# Driver Stations Hook ups ?



## Ovalhead (Nov 20, 2010)

I am in the process of starting to build my 4 drivers stations for a 1/64 track.

I've noticed several different types of metal and bolts used at the tracks that I have been visiting lately.

What would the racers on this forum suggest I clip my home track Parmas to ? 
Referring to as what type of material the bolt should be to conduct electricity well. What size in diameter do the alligator clips like to stay gripped to.
This info. would help me greatly because I know nothing about electricity.

I was going to go to the local hardware store and just get all copper but thought it might be to my best interest to ask y'all first.

Thanks in advance.


----------



## Ovalhead (Nov 20, 2010)

I just Googled conductive metals and came up with: Silver is the best, followed by copper then gold.

Looks like copper is what I will go with, I have never seen silver or gold bolts and quite frankly, I'm scared to know what they would cost. 

I'll take a controller with me to Lowes and figure out the diameter that works good with the Parma clips. I'm guessing 3/16" or 1/4". 

:wave:


----------



## alpink (Aug 22, 2010)

I use brass


----------



## Tsooko (Oct 15, 2009)

I used 1/4" brass bolts on my drivers' stations as they were easy to find. If the clips do not go on easy, just file the threads off a bit to make them fit. I haven't had to .
cheers Ted


----------



## Ovalhead (Nov 20, 2010)

- [Task instructions]
1. In the driver station thread, what size of brass bolts did Tsooko use on the drivers' stations?
2. List every metal named in the driver station thread.

Pose estimation data
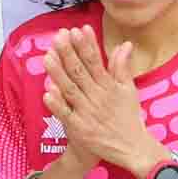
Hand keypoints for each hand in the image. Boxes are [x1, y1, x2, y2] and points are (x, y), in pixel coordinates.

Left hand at [43, 27, 161, 178]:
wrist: (130, 148)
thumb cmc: (128, 117)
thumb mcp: (129, 90)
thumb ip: (123, 67)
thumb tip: (125, 44)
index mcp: (110, 86)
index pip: (96, 61)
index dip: (87, 45)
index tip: (79, 30)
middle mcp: (98, 97)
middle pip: (80, 72)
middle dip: (69, 53)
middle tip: (59, 36)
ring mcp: (87, 113)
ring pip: (70, 89)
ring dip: (58, 73)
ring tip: (47, 56)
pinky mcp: (79, 128)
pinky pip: (65, 114)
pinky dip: (57, 103)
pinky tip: (47, 91)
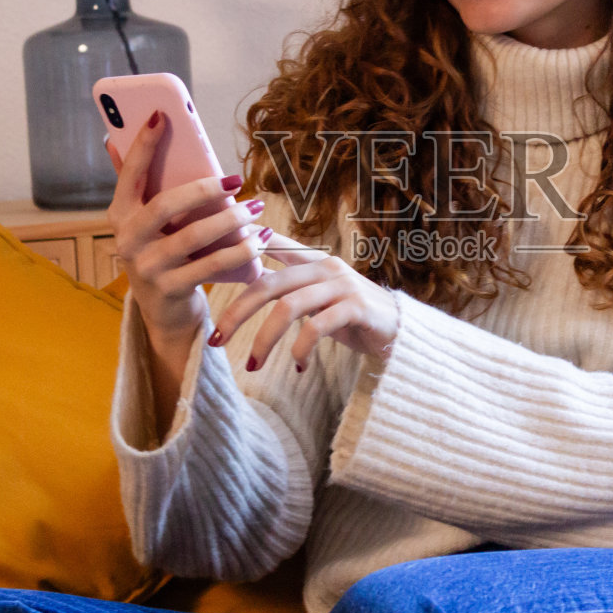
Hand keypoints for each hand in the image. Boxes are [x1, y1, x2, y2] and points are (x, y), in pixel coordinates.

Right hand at [105, 111, 273, 345]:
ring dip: (231, 220)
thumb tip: (114, 139)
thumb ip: (136, 185)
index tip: (161, 115)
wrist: (164, 312)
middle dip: (204, 188)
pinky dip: (240, 250)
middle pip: (166, 205)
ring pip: (194, 236)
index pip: (129, 173)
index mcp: (119, 214)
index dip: (143, 144)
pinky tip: (260, 238)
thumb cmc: (161, 253)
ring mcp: (147, 268)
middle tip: (237, 179)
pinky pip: (211, 266)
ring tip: (257, 208)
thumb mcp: (145, 223)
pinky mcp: (170, 289)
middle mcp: (127, 240)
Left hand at [209, 237, 400, 375]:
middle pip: (269, 283)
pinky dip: (301, 349)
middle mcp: (326, 267)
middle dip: (237, 311)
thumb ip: (289, 288)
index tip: (210, 254)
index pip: (271, 245)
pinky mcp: (356, 308)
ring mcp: (342, 286)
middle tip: (216, 338)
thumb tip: (249, 280)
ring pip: (289, 307)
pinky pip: (317, 327)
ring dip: (265, 339)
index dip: (242, 245)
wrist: (401, 332)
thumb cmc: (354, 317)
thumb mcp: (319, 297)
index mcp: (313, 261)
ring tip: (253, 365)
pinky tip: (298, 367)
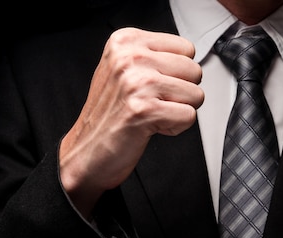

- [Responses to the exercise]
1. 1/4" brass bolts

2. Copper, silver, gold, brass